EXERCISE INSTRUCTIONS: Each line of the data that mentions the string "événements" needs to be identified and copied.

EXERCISE DATA section start

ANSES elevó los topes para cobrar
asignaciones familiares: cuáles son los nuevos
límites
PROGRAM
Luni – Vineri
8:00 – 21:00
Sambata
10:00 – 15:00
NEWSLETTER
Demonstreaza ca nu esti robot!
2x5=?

EXERCISE DATA section end
EXERCISE DATA section start

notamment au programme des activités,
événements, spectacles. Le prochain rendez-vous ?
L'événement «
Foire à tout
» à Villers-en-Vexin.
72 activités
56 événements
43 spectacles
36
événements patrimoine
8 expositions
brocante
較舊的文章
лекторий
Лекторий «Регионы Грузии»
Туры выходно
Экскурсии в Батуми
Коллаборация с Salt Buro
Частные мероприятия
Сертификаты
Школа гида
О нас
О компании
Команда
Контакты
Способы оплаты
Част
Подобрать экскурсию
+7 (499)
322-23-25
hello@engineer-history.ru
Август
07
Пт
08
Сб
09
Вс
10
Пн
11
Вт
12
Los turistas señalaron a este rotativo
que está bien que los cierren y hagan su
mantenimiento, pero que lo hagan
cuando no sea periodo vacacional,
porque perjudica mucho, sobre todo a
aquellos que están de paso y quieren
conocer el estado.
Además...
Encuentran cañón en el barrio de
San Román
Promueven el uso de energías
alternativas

EXERCISE DATA section end

EXPECTED OUTPUT:
événements, spectacles. Le prochain rendez-vous ?
56 événements
événements patrimoine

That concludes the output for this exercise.